Do Androids Dream of Electric Sheep was written in 1968, a height in the civil rights movement when people discriminated against people of color. Dick tries to correlate the hypocrisy of Rick Deckard and other characters discriminating against specials, even though they are the most empathetic (a defining requirement among this society), to America supposedly being the moral leader of the world yet discriminating against other human beings. The book asks the question is there a substantive difference between android and human empathy or is that a generalization? Bringing this back to the 1960’s when the book was written a similar question can be posed, is there a substantive difference between people of different races and ethnicities? By the end of the novel, Dick answers that question that androids have hopes and desires start to feel empathy towards each other just like humans can.

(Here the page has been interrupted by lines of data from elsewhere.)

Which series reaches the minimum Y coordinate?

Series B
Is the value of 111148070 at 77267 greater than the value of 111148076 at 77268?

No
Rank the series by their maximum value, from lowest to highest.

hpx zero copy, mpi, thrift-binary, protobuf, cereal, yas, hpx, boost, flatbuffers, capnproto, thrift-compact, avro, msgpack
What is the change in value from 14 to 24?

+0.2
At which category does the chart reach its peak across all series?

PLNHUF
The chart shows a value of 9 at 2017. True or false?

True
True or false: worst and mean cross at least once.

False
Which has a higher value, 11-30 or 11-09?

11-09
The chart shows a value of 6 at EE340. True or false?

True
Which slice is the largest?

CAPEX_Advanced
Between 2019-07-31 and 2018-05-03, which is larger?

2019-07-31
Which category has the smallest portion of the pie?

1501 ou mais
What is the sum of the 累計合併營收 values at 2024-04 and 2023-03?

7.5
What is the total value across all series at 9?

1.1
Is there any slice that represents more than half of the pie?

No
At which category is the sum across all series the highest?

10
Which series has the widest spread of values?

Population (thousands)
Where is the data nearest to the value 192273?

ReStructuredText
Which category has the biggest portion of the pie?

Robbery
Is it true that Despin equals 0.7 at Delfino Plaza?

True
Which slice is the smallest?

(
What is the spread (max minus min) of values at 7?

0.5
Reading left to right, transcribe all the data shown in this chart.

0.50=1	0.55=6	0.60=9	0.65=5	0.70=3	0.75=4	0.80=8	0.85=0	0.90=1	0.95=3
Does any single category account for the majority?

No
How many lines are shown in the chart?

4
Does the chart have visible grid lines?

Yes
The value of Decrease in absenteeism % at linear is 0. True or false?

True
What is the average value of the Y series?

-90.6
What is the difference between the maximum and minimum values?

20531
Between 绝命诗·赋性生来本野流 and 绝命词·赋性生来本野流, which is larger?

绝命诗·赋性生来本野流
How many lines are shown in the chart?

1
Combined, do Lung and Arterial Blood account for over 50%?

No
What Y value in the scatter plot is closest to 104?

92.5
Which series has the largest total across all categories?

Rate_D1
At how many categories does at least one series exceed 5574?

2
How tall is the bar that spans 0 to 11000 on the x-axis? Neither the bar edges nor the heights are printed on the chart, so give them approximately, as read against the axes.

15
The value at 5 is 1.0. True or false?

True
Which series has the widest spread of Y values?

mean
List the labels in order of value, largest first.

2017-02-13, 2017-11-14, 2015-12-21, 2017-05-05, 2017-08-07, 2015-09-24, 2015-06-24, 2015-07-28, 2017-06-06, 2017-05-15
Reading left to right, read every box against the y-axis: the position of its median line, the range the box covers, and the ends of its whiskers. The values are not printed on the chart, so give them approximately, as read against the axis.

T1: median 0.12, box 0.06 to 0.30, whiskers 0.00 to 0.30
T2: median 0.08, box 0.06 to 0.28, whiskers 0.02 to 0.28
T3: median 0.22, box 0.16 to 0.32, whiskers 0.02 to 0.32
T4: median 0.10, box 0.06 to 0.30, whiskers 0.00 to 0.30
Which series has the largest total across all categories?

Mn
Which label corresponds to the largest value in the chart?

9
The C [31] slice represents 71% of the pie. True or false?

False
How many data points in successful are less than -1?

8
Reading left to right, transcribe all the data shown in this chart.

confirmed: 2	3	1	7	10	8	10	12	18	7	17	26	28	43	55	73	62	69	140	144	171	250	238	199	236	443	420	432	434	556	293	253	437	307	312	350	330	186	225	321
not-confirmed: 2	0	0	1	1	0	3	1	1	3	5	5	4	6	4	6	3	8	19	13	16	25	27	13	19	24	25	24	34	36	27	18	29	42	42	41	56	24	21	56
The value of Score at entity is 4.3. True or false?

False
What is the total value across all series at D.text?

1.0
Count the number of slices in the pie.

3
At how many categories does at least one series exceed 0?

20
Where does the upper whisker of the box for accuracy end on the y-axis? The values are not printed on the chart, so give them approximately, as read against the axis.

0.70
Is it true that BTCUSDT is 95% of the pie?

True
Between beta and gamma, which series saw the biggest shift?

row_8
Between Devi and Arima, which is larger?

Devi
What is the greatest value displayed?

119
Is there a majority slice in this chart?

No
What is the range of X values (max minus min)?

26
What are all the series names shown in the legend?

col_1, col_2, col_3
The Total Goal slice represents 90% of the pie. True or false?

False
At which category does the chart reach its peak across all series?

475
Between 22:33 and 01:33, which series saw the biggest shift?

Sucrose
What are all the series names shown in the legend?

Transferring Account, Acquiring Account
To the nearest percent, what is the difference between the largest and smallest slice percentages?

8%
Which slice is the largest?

What makes something or someone feel is not heritage or genes but rather experience and that empathy is not purely a human trait but can arise in anything that can interact and experience. The humans emulate what society deems necessary but are not truly feeling or experiencing empathy. The humans in this society simply discuss empathy but do not experience empathy. By the end of the novel Rick begins to sympathize with the androids and questions if what he is doing is right. Although he still ends up killing the remaining androids on his bounty list we see his growing empathy after he finds the toad and Iran discovers its mechanical panel board. ‘The electric things have their lives, too. Paltry as those lives are (Dick 239). Rick is resigned to the falseness of the animal, but after all his experiences his new empathetic capacity allows him to begin to appreciate this type of false life compared to before when he had absolutely loathed his electric sheep. He can see a new value on electric living things because of finding empathy for the androids. “Yet Rick could not have had this realization without the full benefit of his bounty-hunting experience, an experience that has taken him again and again into close proximity with the androids he has been assigned to kill. Only having had this contact can he feel compassion for the ostracized android in ways that make him sensible that that creature compromises his self-is human ego” (Pg. 426). The society in Do Androids went to great lengths to ferret out feeling machines (the empathy box) and to take care of animals real or fake to try to emulate empathy. “He must rather submit himself to a phenomenological experience-an experience that teaches him an empathy that is unmistakably real, insofar as it grows out of his understood intimacy with his technological environment” (Pg. 427). Empathy cannot be discussed or emulated, connection and experiences drive empathy, so even though Rick killed all the androids in the end without doing so he would not become a truer empathetic character.